Wow, lots of good places to explore! – thanks everyone!
He prefers places that aren’t too isolated and would like a place that leans to the left politically.
Obviously, visits to many of the potential options will be on the agenda over the next year, but it won’t be possible to visit every place. So narrowing options will be important. In addition to looking at college websites, researching forums like this, and talking to counselors, what are some ways that people have found particularly helpful in narrowing down options and choosing where to actually visit?
A male student from the South would be very attractive to a Wesleyan (CT) adcom. It’s sporty without being fratty; leans left; a green and leafy campus that is a stone’s throw from New Haven, Springfield (MA), Hartford (CT). Worth running its Net Price Calculator: https://wesleyan.studentaidcalculator.com/survey.aspx
Macalaster is a good suggestion and appears to be (very) slightly east (actually north due to the orientation of the river at that point!). I thought of St. Olaf, which might be a hair west (or south) and might be slightly larger than the others. Dickinson sounds like a good choice as well.

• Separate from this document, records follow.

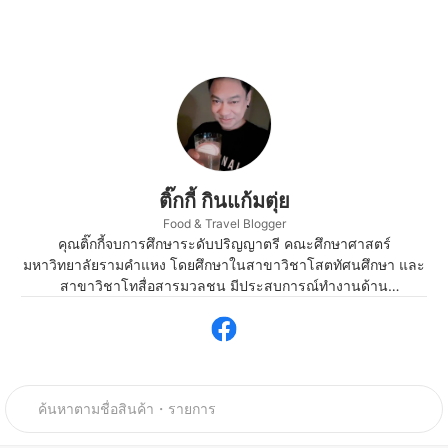
ติ๊กกี้ กินแก้มตุ่ย
Food & Travel Blogger
คุณติ๊กกี้จบการศึกษาระดับปริญญาตรี คณะศึกษาศาสตร์
มหาวิทยาลัยรามคำแหง โดยศึกษาในสาขาวิชาโสตทัศนศึกษา และ
สาขาวิชาโทสื่อสารมวลชน มีประสบการณ์ทำงานด้าน
ประชาสัมพันธ์มากกว่า 30 ปี โดยรับผิดชอบการประสานงานกับ
สื่อมวลชนหลากหลายแขนง ทั้งหนังสือพิมพ์ นิตยสาร โทรทัศน์ และ
สื่อออนไลน์ นอกจากงานด้านประชาสัมพันธ์แล้ว คุณติ๊กกี้ยังเป็น
Blogger ที่หลงใหลในการรีวิวอาหารและสถานที่ท่องเที่ยว พร้อมทั้ง
มีความชื่นชอบด้านการถ่ายภาพและตัดต่อวิดีโอ เพื่อนำเสนอคอน
เทนต์ผ่าน YouTube และบล็อกส่วนตัว โดยมุ่งถ่ายทอดประสบการณ์
จริงและข้อมูลที่เป็นประโยชน์ เพื่อช่วยให้ผู้อ่านสามารถเลือกใช้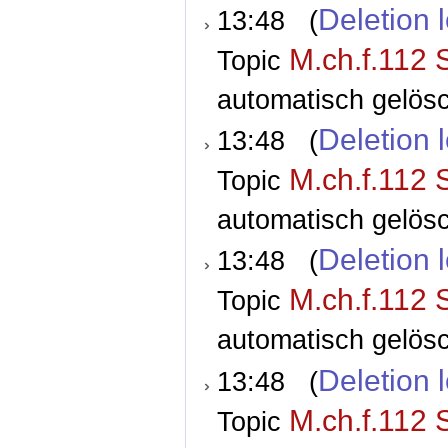
Deletion 
13:48 (
M.ch.f.112 
Topic
automatisch gelösc
Deletion 
13:48 (
M.ch.f.112 
Topic
automatisch gelösc
Deletion 
13:48 (
M.ch.f.112 
Topic
automatisch gelösc
Deletion 
13:48 (
M.ch.f.112 
Topic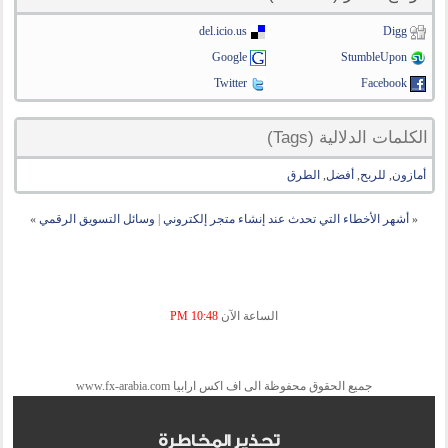
del.icio.us
Digg
Google
StumbleUpon
Twitter
Facebook
الكلمات الدلالية (Tags)
أمازون
,
للربح
,
أفضل
,
الطرق
«
أشهر الأخطاء التي تحدث عند إنشاء متجر إلكتروني
|
وسائل التسويق الرقمي
»
الساعة الآن
10:48 PM
جميع الحقوق محفوظة الى اف اكس ارابيا www.fx-arabia.com
تحذير المخاطرة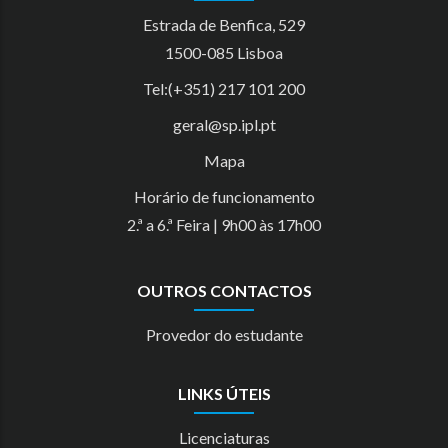
Estrada de Benfica, 529
1500-085 Lisboa
Tel:(+351) 217 101 200
geral@sp.ipl.pt
Mapa
Horário de funcionamento
2.ª a 6.ª Feira | 9h00 às 17h00
OUTROS CONTACTOS
Provedor do estudante
LINKS ÚTEIS
Licenciaturas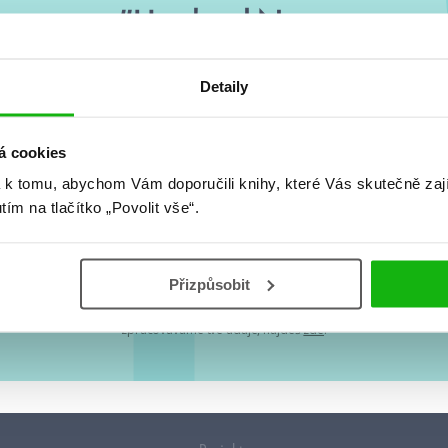
#HumbookNews
 kolem #youngadult každý měsíc rovnou do mailu! Nové knihy, c
Detaily
chystá, kvízy, soutěže, autoři, filmové a seriálové adaptace a další
á cookies
 k tomu, abychom Vám doporučili knihy, které Vás skutečně zaj
utím na tlačítko „Povolit vše“.
Souhlasím s
podmínkami zpracování osobních údajů
Přizpůsobit
lová adresa je u nás v bezpečí. Přečti si
naše podmínky zpracování osobních úda
 údaji nakládáme v mezích obecně závazných právních předpisů. Více informací o
zpracováváme tvé údaje, najdeš
zde
.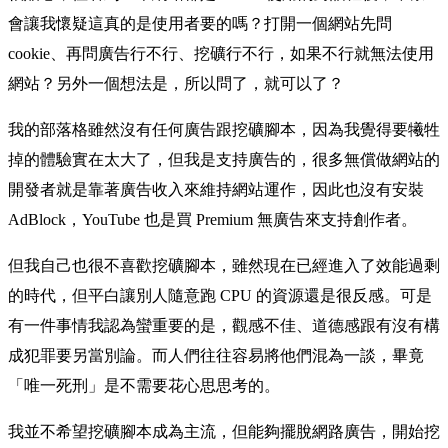
會讓我懷疑這真的是使用者要的嗎？打開一個網站先問
cookie、再問廣告行不行、挖礦行不行，如果不行就無法使用
網站？另外一個想法是，所以問了，就可以了？
我的部落格雖然沒有任何廣告跟挖礦腳本，因為我覺得要犧牲
掉的體驗實在太大了，但我是支持廣告的，很多無償做網站的
開發者就是靠著廣告收入來維持網站運作，因此也沒有安裝
AdBlock，YouTube 也是買 Premium 無廣告來支持創作者。
但我自己也很不喜歡挖礦腳本，雖然現在已經進入了效能過剩
的時代，但平白讓別人隨意跑 CPU 的資源還是很反感。可是
有一件事情我認為蠻重要的是，觀感不佳、道德感跟有沒有構
成犯罪要另當別論。而人們往往容易將他們混為一談，畢竟
「唯一死刑」是不需要花心思思考的。
我並不希望挖礦腳本成為主流，但能夠擺脫網路廣告，開始挖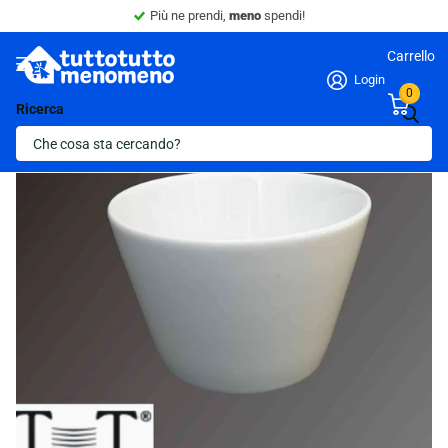
Più ne prendi,
meno
spendi!
Carrello
Login
0
Ricerca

Since we’re talking Ohio colleges, I thought I’d mention Kenyon. It does have some Greek life, but it doesn’t dominate campus life at all and is more like clubs. I was pleasantly surprised by the strength of their foreign languages program. My daughter, who is a very happy junior there, was planning to continue with languages in college but didn’t think she would major. But she liked her language classes so much that she added a second major in Modern Languages. There’s also an opportunity to work as a language TA, if your son is interested. Lots of study abroad options, including Spain. A very collaborative and yet academically rigorous environment. It is a bit isolated, but there’s a bigger town 10 minutes away and Columbus is an hour drive. Sports are quite prominent, although there’s a lot of emphasis on the arts, too. A nice mix.